学級通信 トゥモロウ・2000 第54号  6月24日

    自主的に、自主的に

■ 子供たちが自主的に活動をしてくれる時ほど、うれしいことはありません。たとえば
 教室のすみにゴミが落ちていて、それを拾ってくれた時。窓を進んであけてくれた時。
 そんな小さいこともうれしいものです。
  それとは別に、「自分たちの学級で、こんな企画をしたい。そしてそれを実現したい」
 という大掛かりな活動を自主的に行ってくれることもうれしいです。それは、子供たちに
 「自主性」という力をつける点でとても大切だからです。そして、それを実現させるための
 システムを作っておくことが教師の役割です。

■ 教室に「プラズマ・ボックス」があります。

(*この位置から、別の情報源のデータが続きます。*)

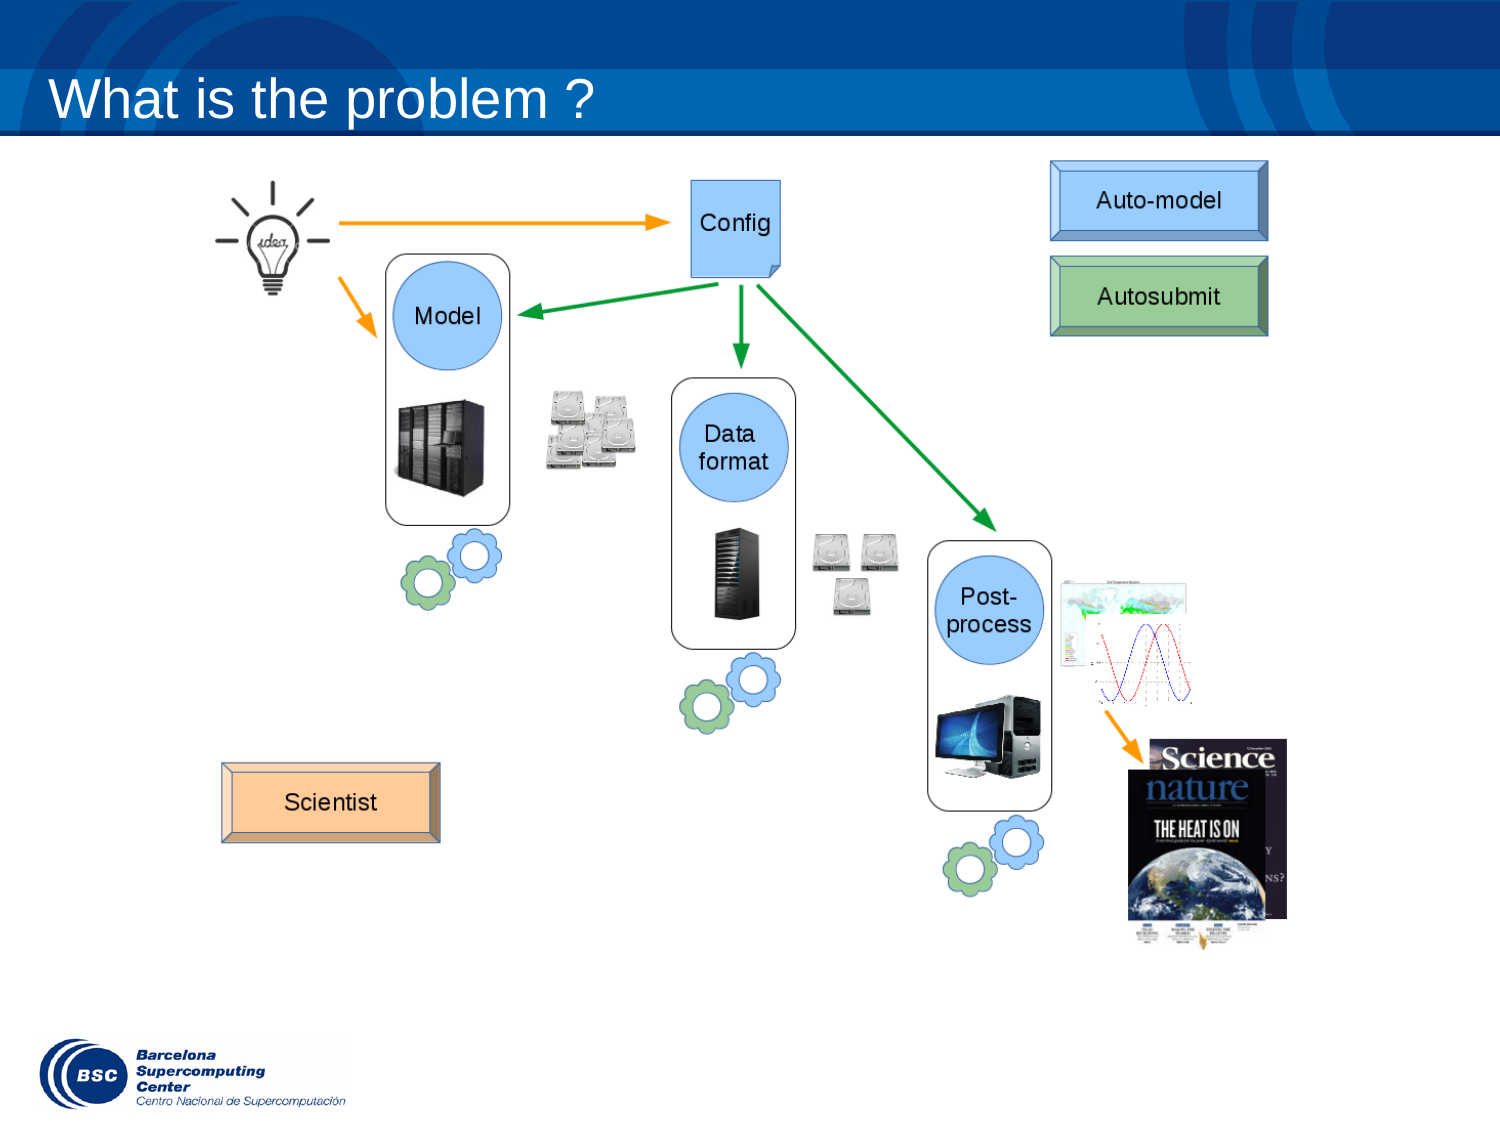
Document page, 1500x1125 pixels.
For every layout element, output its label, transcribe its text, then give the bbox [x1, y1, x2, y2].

title What is the problem ? [17, 7, 1483, 138]
picture [0, 0, 1500, 136]
picture [37, 1035, 347, 1111]
picture [207, 133, 1291, 958]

学級に対する提案、意見や悩み等を入れる
 箱です。「プラズマ」は子供たちから決めたキャッチフレーズからとりました。ここに入れ
 られたものは毎週月曜日に取り出し、朝の会や学級会で取り上げられます。「給食をグ
 ループごとに食べたい」という希望もそこに入っていました。

■ 今まで給食は勉強の時の席と同じでした。それを変えたいという希望です。さっそく
 学級会で取り上げました。議題は「給食の席を工夫しよう」です。
  子供たちが工夫のアイデアを出し合います。

  ・好きな人と食べる  ・男女別にして食べる  ・学級を半分のグループにして向かい
  合って食べる  ・輪になって食べる  ・班ごとに食べる 等


■ 先に出たアイデアから「いくつにしますか」と議長が聞きました。
  私からすれば「全部いいです」というようになっても構わないのですが、子供たちは「3つ
 がいいです」が圧倒的。1週間に5回の給食と考えると、「いつも通りの席での給食」も2回
 あった方がいいのでしょう。
  一番最初に選ばれたのが「男女別に食べる」です。次が「向かい合って食べる」ものです。
 ここまではすんなりです。あと一つが大変でした。「輪になって食べる」派と「好くな人と食べ
 る」派で完全に、真っ二つに分かれたのです。
 
■ 「輪になって食べる」派の主張は、「好きな人と食べるとなると、残る人が出てしまうかもし
 れない」ということです。それに対して「好きな人と食べる」派は、「そういう時には入れればよ
 い」と反論します。
  片方の主張が出るたびに、「よし!」という声が出たり、拍手が出たりと白熱した討論です。
 意見が出尽くしたところで、教師の出番です。「どちらの意見も取り入れた形で新しい提案は
 ありませんか」と言いました。「輪になって、好きな人と食べる」という意見が出て、みな納得
 です。

■ さっそく昨日の給食から工夫した席で給食を食べ始めました。ふだんと違う雰囲気に、みん
 なにこにこ顔です。話題も盛り上がっているようです。
  私からすれば一人のささやかな提案から、みんなが真剣に考え、決まったことを実行する・・・
 それができたことがうれしいです。そこにみんなの自主的な姿が出ていました。今回だけでは
 ありません。これからも、きっといろいろな活動が生まれてくることでしょうね。